İyiliğin, güzelliğin, doğruluğun mutlak galibiyetine olan inancın azalıyor. İrtibatlarını azaltmaya, faaliyetlerini hafifletmeye, hislerini köreltmeye başlıyorsun. Her şeyi duymayayım, her şeyi görmeyeyim, her şeyi düşünmeyeyim ve böylece her şeye üzülmeyeyim istiyorsun. Kendine çekilmeye çalışıyorsun ama kendini de yabancılıyorsun. Ve hüznün arttıkça artıyor.

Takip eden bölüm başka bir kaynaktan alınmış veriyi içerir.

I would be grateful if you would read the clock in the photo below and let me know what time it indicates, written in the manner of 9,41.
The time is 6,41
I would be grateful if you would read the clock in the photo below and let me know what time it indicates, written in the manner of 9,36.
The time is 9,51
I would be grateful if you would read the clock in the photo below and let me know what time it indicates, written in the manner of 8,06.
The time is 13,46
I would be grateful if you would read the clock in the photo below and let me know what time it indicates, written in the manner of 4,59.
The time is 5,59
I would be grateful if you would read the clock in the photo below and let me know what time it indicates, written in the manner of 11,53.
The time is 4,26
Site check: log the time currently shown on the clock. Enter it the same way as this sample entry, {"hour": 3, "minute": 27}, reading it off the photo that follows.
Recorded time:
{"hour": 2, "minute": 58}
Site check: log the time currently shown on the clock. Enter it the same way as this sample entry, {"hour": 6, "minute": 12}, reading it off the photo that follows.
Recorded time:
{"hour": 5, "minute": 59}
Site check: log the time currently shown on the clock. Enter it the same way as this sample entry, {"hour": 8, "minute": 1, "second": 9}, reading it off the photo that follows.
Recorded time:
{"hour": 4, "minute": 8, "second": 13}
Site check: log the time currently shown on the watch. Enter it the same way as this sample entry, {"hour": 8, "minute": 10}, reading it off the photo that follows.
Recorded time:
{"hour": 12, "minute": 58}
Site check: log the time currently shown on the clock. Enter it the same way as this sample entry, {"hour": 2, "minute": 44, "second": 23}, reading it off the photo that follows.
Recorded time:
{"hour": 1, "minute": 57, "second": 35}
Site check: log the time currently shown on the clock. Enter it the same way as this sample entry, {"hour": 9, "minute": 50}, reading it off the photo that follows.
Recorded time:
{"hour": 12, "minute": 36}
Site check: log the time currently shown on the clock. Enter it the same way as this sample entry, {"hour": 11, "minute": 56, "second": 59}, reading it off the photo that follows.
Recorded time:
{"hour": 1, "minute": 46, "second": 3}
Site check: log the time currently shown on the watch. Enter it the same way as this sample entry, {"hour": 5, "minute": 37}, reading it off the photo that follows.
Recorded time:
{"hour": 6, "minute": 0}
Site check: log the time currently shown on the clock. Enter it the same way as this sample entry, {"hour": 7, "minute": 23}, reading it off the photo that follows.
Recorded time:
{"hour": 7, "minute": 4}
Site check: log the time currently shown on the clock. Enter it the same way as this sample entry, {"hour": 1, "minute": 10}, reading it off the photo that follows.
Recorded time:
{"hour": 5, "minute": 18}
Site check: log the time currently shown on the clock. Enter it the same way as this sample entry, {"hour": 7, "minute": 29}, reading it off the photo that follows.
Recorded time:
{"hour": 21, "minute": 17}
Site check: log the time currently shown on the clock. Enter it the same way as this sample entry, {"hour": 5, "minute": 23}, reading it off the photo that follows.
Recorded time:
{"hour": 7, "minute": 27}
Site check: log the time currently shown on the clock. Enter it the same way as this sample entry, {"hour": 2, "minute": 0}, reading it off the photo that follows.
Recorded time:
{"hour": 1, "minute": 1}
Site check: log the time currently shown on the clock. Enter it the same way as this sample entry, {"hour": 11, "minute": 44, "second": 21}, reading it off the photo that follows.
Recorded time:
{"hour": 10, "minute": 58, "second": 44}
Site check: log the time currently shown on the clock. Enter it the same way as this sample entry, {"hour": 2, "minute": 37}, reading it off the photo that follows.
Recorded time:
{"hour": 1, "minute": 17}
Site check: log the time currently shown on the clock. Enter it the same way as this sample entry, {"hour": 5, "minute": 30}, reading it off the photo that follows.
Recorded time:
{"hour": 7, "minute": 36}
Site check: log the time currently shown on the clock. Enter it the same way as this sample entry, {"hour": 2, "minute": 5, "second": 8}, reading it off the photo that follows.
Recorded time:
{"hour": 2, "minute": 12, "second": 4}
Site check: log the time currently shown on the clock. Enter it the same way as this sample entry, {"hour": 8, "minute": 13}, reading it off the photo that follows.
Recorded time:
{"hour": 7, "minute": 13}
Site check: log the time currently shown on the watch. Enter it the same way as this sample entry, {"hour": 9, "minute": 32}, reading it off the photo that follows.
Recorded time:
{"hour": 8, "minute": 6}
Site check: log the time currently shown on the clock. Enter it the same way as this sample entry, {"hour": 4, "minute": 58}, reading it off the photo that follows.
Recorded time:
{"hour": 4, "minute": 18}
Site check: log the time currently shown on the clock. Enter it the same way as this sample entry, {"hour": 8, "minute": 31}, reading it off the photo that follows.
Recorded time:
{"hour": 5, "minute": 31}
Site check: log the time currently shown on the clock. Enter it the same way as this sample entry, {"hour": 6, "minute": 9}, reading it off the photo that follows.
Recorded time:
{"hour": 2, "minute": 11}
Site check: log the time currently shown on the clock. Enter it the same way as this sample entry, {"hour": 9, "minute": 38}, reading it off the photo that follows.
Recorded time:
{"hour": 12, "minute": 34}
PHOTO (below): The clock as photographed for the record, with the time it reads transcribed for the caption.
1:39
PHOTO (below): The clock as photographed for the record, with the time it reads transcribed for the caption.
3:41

Gel, burada durup bir düşünelim. Yanlış olan yaptıkların mı gerçekten yoksa yaptıklarının sonuçlarına bakış açın mı? Yaptıkların doğru olabilir ancak sonuçları senin istediğin gibi çıkmayabilir. Her şey olması gerektiği gibi oluyordur ve sen üzerine düşeni yapmışsındır. Senin gayretinin, uğraşlarının, emeklerinin neticesi senin istediğin gibi gelmedi ise suçlusu sen değilsin.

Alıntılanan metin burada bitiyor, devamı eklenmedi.